Verlage handeln mit persönlichen Daten

Grosse Wissenschaftsverlage wie Elsevier, Springer Nature und Wiley bauen derzeit ihr Geschäftsmodell um. Weg vom traditionellen Verlagsprogramm entwickeln sie Angebote, die den ganzen Wissenschaftsprozess abdecken sollen: von der Recherche über das Aufbereiten und Speichern von Daten bis zum kooperativen Schreiben und zur Publikation.

Wissenschaftsmonopol

Beim Verlag Elsevier etwa findet sich inzwischen neben den Publikationsplattformen eine ganze Palette an Angeboten und Software für die Wissenschaft, darunter Programme wie Mendeley zur Literaturverwaltung oder Elsevier Pure, eine Plattformzur Verwaltung von Forschungsergebnissen einer ganzen Universität, oder die Elsevier Fingerprint Engine, die den Inhalt von Fachpublikationen analysiert, gewichtet und anschliessend indexiert – also Publikationen sichtbar oder unsichtbar macht. Diese Entwicklung der wissenschaftlichen Verlage kann man durchaus mit Sorge verfolgen.
«Wenn die das durchsetzen, dann hätten wir in der Wissenschaft ein Monopol, das dem von Facebook, Microsoft und SAP in einer Firma entsprechen würde,» konstatiert Björn Brembs, Professor für Neurogenetik an der Universität Regensburg, kürzlich in einem Interview, das der Journalist und Politikwissenschaftler Jan-Martin Wiarda mit ihm und Renke Siems geführt hat.

Schutz der Forschung?

Ein zentraler Aspekt des neuen Geschäftsmodells ist es, möglichst viele persönliche Nutzungsdaten der Forschenden zu sammeln. Die Verlage argumentieren, so die Inhalte hinter ihren Paywalls zu schützen – z. B. gegen umstrittene Anbieter wie SciHub – und darum die Zugriffe kontrollieren zu müssen. Um Ihre Interessen zu wahren haben sich grosse Wissenschaftsverlage wie Elsevier, Springer Nature, Wiley oder Taylor & Francis sogar zur sog. Scholarly Networks Security Initianive (SNSI) zusammengeschlossen, deren Ziel folgendes sei: «Scholarly Networks Security Initiative (SNSI) brings together publishers and institutions to solve cyber-challenges threatening the integrity of the scientific record, scholarly systems and the safety of personal data.»

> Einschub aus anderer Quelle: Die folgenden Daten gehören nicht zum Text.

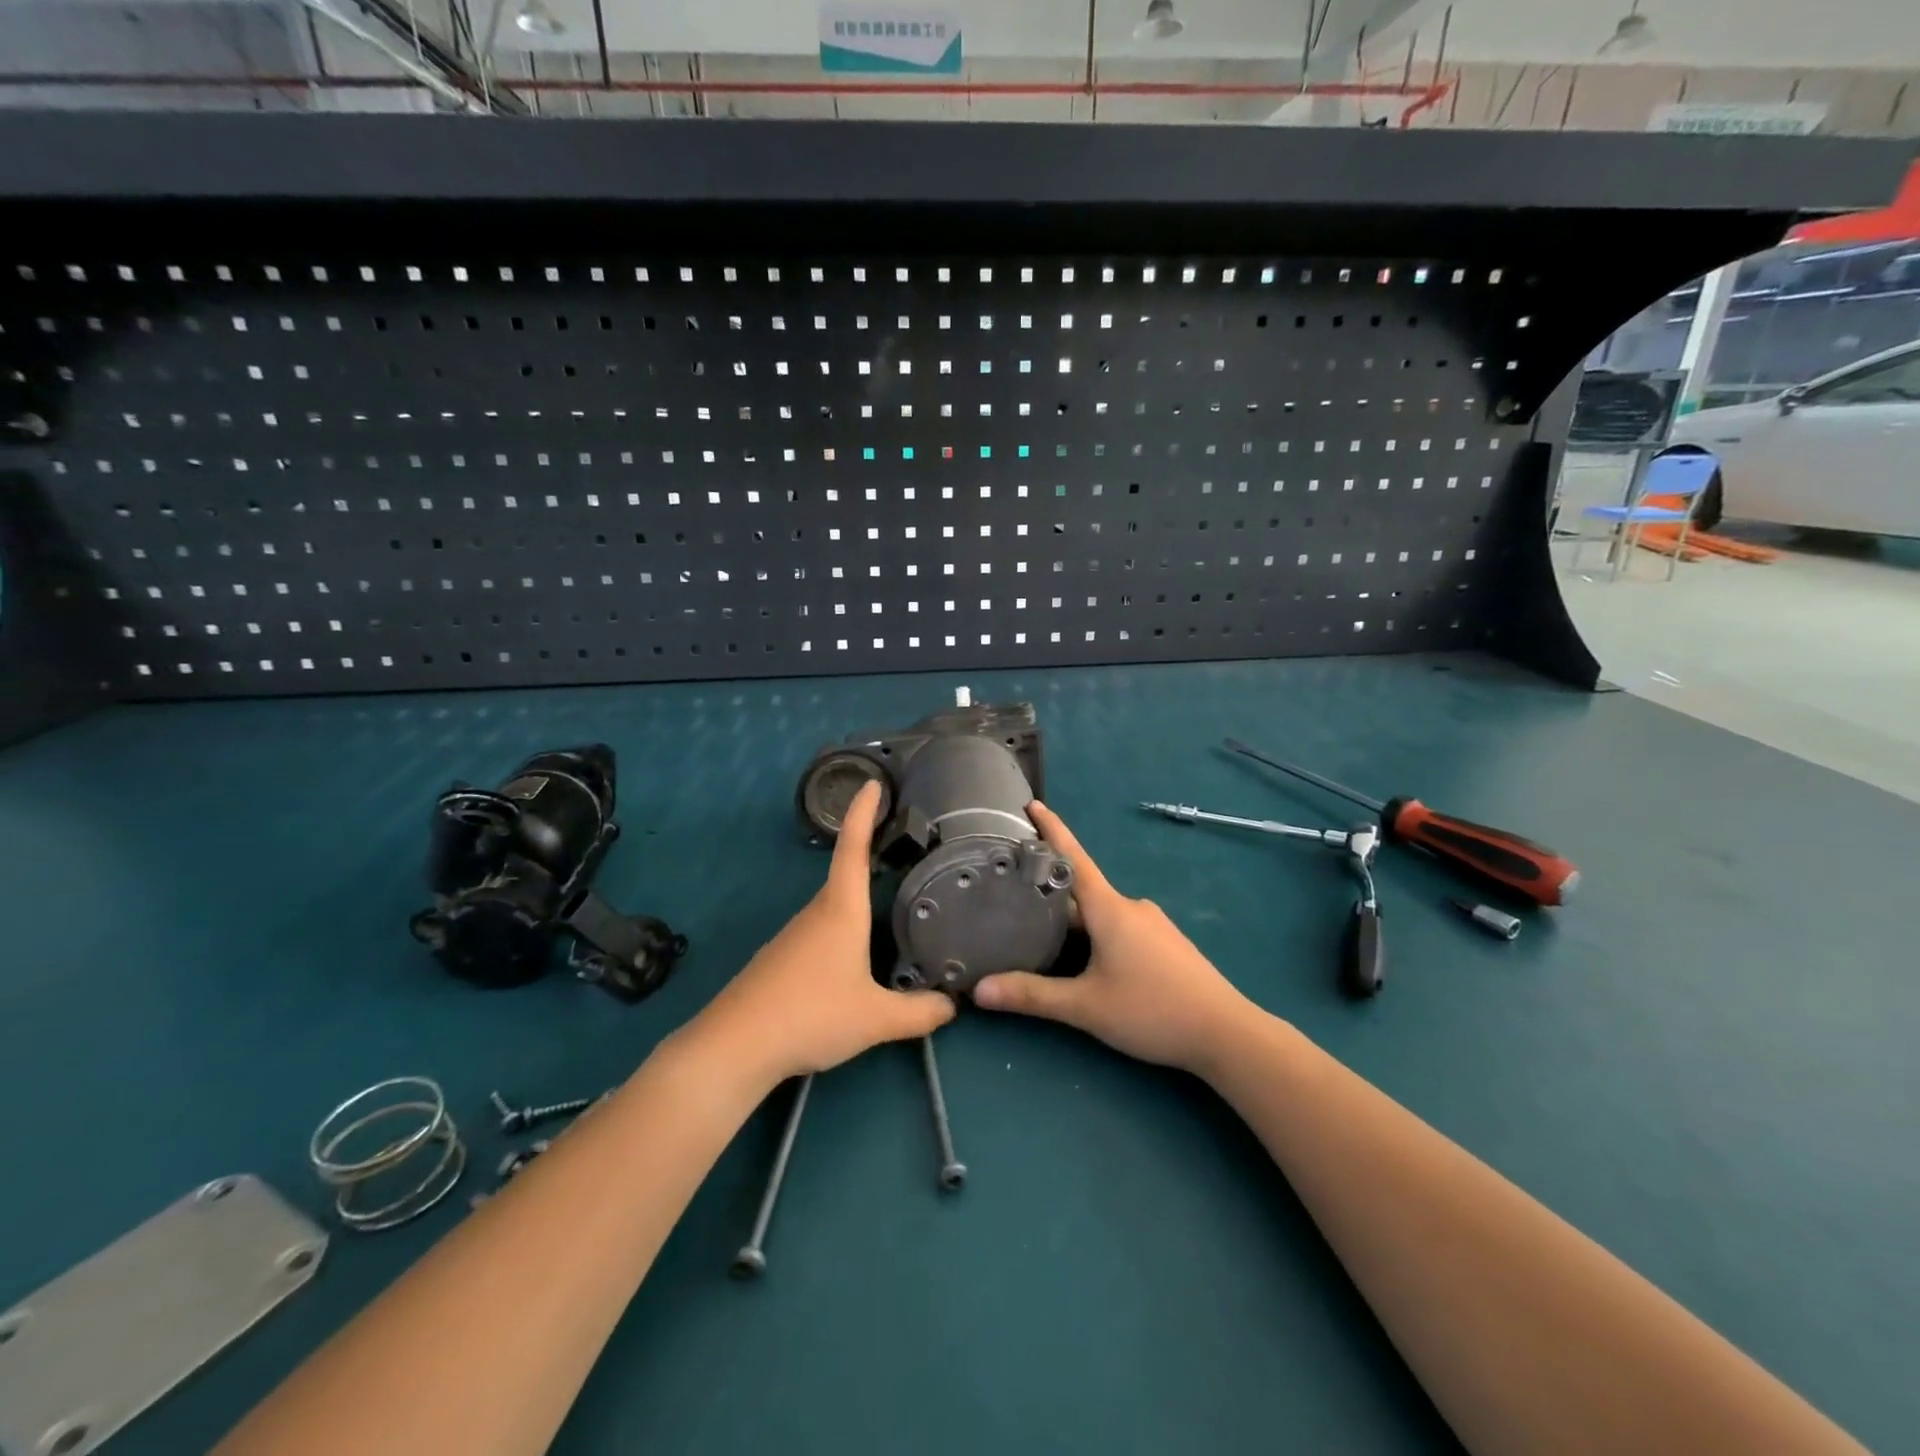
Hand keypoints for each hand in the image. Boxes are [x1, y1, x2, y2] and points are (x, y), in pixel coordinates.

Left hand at [687, 779, 953, 1084]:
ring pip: (835, 909)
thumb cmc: (810, 1014)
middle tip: (903, 848)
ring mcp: (794, 936)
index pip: (853, 848)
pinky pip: (821, 934)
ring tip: (891, 909)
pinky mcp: (781, 961)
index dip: (863, 813)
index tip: (871, 783)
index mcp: (841, 910)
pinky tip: (855, 962)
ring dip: (859, 902)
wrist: (735, 1045)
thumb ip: (919, 1012)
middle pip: (846, 876)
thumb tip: (952, 1006)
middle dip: (870, 856)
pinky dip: (844, 933)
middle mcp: (817, 913)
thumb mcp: (876, 1019)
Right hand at [972, 802, 1252, 1074]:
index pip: (1073, 857)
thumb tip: (979, 990)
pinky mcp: (1166, 944)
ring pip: (1101, 912)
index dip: (1052, 829)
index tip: (1032, 804)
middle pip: (1082, 890)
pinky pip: (1120, 927)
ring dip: (1073, 918)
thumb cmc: (1152, 1010)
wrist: (1226, 1033)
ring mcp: (1152, 924)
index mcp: (1109, 908)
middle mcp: (1131, 906)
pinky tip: (1087, 960)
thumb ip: (1032, 996)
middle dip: (1050, 891)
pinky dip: (1096, 933)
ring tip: (1040, 933)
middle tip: (1013, 894)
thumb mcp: (1085, 1007)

Es geht also laut SNSI um nichts weniger als um die Integrität des akademischen Systems, den Schutz vor Cyber-Kriminalität und die Sicherheit persönlicher Daten – für die persönliche Daten gesammelt werden. Die Analysetools, die SNSI anbietet sammeln etwa biometrische Daten wie Tipp-Geschwindigkeit der BenutzerInnen oder verdächtiges Rechercheverhalten, z.B. wenn jemand ausserhalb der eigenen Fächer sucht.
Dass es dabei nicht zuletzt um ein neues Geschäftsmodell, nämlich den Handel mit Daten geht, ist kein Geheimnis. Was von wem mit diesen Daten gemacht wird, dagegen schon.

Das Geschäft mit den Daten

Welche neuen Geschäftsfelder mit solchen Daten erschlossen werden können, zeigt sich bei Relx (ehemals Reed Elsevier). Relx hat 2018 ThreatMetrix aufgekauft und in RELX Risk & Business Analytics integriert, das seinerseits Teil ist der LexisNexis Risk Solutions Group. Über diese Daten(-mengen) verfügen ThreatMetrix und Risk & Business Analytics.

Powerpointfolie 40 von Relx Chief Executive Officer Mark Kelsey’s Präsentation zum Thema “Introduction to Risk & Business Analytics“, London, 08.11.2018

Zu welchem Zweck und an wen solche aufbereiteten Daten verkauft werden können, zeigt sich exemplarisch in den USA. Die Immigration and Customs Enforcement ICE (Einwanderungs- und Zollbehörde) kauft Daten, die sie selbst nicht erheben darf, bei privaten Anbietern wie Thomson Reuters und RELX, die auch juristische Datenbanken wie Westlaw und LexisNexis betreiben. Mit den Daten von Thomson Reuters und RELX soll es der ICE möglich sein, ImmigrantInnen aufzuspüren, zu inhaftieren und abzuschieben.